[Plain-text document sources]
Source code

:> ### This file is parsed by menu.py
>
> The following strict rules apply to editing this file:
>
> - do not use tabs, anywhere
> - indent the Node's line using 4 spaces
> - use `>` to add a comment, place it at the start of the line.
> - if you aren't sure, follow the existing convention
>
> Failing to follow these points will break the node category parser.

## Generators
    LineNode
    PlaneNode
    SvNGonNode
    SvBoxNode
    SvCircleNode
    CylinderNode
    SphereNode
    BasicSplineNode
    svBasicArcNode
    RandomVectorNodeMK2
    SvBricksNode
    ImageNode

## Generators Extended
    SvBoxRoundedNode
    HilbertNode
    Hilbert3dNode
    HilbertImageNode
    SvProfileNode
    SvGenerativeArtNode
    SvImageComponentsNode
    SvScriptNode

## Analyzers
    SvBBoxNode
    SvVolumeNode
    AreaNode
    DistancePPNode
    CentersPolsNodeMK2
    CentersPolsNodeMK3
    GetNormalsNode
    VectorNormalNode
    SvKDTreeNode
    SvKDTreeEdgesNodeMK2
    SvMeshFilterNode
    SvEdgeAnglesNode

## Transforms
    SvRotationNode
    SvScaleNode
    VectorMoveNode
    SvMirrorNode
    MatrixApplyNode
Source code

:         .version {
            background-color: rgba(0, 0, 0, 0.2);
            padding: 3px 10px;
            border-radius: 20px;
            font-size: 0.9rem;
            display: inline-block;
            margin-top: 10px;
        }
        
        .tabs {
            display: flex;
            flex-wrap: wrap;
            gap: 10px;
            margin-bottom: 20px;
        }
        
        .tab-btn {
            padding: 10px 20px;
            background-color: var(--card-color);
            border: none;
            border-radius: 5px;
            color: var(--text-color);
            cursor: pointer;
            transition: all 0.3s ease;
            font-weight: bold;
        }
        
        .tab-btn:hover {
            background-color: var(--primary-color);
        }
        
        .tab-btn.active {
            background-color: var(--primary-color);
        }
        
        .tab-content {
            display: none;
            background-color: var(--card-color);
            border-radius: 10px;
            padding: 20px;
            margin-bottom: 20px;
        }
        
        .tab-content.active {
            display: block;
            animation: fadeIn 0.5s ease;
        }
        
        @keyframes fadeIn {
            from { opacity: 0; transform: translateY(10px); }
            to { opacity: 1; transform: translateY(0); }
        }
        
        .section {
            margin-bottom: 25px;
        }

PROBLEM STATEMENT -> In full and without error, retype the entries above.

EXPECTED ANSWER ->
Source code

:> ### This file is parsed by menu.py
>
> The following strict rules apply to editing this file:
>
> - do not use tabs, anywhere
> - indent the Node's line using 4 spaces
> - use `>` to add a comment, place it at the start of the line.
> - if you aren't sure, follow the existing convention
>
> Failing to follow these points will break the node category parser.

## Generators
    LineNode
    PlaneNode
    SvNGonNode
    SvBoxNode
    SvCircleNode
    CylinderNode
    SphereNode
    BasicSplineNode
    svBasicArcNode
    RandomVectorNodeMK2
    SvBricksNode
    ImageNode

## Generators Extended
    SvBoxRoundedNode
    HilbertNode
    Hilbert3dNode
    HilbertImageNode
    SvProfileNode
    SvGenerativeArtNode
    SvImageComponentsNode
    SvScriptNode

## Analyzers
    SvBBoxNode
    SvVolumeNode
    AreaNode
    DistancePPNode
    CentersPolsNodeMK2
    CentersPolsNodeMK3
    GetNormalsNode
    VectorNormalNode
    SvKDTreeNode
    SvKDTreeEdgesNodeMK2
    SvMeshFilterNode
    SvEdgeAnglesNode

## Transforms
    SvRotationNode
    SvScaleNode
    VectorMoveNode
    SvMirrorNode
    MatrixApplyNode
Source code

:         .version {
            background-color: rgba(0, 0, 0, 0.2);
            padding: 3px 10px;
            border-radius: 20px;
            font-size: 0.9rem;
            display: inline-block;
            margin-top: 10px;
        }
        
        .tabs {
            display: flex;
            flex-wrap: wrap;
            gap: 10px;
            margin-bottom: 20px;
        }
        
        .tab-btn {
            padding: 10px 20px;
            background-color: var(--card-color);
            border: none;
            border-radius: 5px;
            color: var(--text-color);
            cursor: pointer;
            transition: all 0.3s ease;
            font-weight: bold;
        }
        
        .tab-btn:hover {
            background-color: var(--primary-color);
        }
        
        .tab-btn.active {
            background-color: var(--primary-color);
        }
        
        .tab-content {
            display: none;
            background-color: var(--card-color);
            border-radius: 10px;
            padding: 20px;
            margin-bottom: 20px;
        }
        
        .tab-content.active {
            display: block;
            animation: fadeIn 0.5s ease;
        }
        
        @keyframes fadeIn {
            from { opacity: 0; transform: translateY(10px); }
            to { opacity: 1; transform: translateY(0); }
        }
        
        .section {
            margin-bottom: 25px;
        }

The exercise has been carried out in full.